What I don't understand are the developers who plan to avoid coding for the Sandbox and just wish it away. After all, this Cloud thing is a passing fad, and on-premises SharePoint deployments will always be the way to go.
I'm not so sure.
I'm beginning to view SharePoint Online and on-premises SharePoint 2010 as functionally equivalent for most use cases. There will always be businesses with specific data or functionality needs that will want to have some or all of their SharePoint farm in-house, but the big meaty middle of the market won't.
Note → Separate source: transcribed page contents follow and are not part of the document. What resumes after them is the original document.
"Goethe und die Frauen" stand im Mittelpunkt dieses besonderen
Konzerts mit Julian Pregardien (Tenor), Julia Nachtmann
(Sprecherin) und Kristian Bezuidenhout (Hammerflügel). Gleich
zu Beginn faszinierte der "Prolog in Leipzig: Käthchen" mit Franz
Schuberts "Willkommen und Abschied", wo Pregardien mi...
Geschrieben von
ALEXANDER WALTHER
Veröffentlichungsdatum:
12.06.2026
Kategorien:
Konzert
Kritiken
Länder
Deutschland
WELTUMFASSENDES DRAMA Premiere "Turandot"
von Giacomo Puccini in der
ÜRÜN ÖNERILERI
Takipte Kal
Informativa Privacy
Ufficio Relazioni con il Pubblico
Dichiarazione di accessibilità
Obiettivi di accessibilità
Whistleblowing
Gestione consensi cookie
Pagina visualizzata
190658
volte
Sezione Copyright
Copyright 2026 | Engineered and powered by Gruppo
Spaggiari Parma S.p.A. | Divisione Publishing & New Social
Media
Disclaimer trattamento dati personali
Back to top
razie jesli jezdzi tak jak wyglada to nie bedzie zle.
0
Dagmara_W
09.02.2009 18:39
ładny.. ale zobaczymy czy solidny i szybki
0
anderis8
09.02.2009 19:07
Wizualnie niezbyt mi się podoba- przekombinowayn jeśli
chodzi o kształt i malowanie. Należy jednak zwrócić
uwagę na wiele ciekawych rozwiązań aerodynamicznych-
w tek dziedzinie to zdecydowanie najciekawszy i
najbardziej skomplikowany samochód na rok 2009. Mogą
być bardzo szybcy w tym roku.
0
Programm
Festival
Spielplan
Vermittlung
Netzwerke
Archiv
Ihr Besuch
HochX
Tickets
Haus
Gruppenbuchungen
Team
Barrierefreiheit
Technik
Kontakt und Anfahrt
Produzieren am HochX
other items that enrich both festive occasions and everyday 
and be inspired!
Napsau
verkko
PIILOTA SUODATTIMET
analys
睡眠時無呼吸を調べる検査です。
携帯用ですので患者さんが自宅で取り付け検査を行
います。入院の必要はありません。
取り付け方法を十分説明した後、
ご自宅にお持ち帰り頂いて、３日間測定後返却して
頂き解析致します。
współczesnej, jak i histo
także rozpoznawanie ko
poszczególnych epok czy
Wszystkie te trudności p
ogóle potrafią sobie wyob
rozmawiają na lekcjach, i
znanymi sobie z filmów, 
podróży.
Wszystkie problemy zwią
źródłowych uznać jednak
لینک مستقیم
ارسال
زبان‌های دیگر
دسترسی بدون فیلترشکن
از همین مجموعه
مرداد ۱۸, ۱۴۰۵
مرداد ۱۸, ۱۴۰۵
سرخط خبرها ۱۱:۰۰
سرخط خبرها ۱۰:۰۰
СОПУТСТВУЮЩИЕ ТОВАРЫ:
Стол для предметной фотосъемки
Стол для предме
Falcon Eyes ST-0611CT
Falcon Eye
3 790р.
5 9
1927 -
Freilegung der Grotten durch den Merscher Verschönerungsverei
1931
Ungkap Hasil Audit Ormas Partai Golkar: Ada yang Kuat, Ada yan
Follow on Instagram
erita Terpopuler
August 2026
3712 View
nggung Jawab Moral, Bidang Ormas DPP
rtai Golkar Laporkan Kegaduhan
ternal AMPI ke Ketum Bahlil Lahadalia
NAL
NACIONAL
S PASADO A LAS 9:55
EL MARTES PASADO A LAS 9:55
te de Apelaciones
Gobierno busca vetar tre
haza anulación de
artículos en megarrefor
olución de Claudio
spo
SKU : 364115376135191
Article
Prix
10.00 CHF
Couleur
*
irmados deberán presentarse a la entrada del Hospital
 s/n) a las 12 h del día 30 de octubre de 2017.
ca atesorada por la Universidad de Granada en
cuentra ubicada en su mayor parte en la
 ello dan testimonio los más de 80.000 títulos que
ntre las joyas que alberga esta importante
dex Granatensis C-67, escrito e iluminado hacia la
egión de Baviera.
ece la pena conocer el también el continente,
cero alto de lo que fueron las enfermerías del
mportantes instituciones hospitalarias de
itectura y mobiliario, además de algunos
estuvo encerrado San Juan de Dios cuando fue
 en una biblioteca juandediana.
They don't need the headache. And I see this meaty middle moving to the Cloud thing in big numbers.
One day, a client will tell you they're moving from on-premises to SharePoint Online. And when that day comes, the developer who didn't code for the Sandbox will have to recode. And that will be unpleasant.
So I'm going to build everything we do with the Sandbox in mind, unless it absolutely positively requires farm level functionality or is for a specific client that requires on-premises servers. Because I'd rather figure it out now than have to tell a client we have to rebuild from scratch later.
It's the SharePoint version of Java's old "Write Once, Run Anywhere" tag line, only this time it's actually true.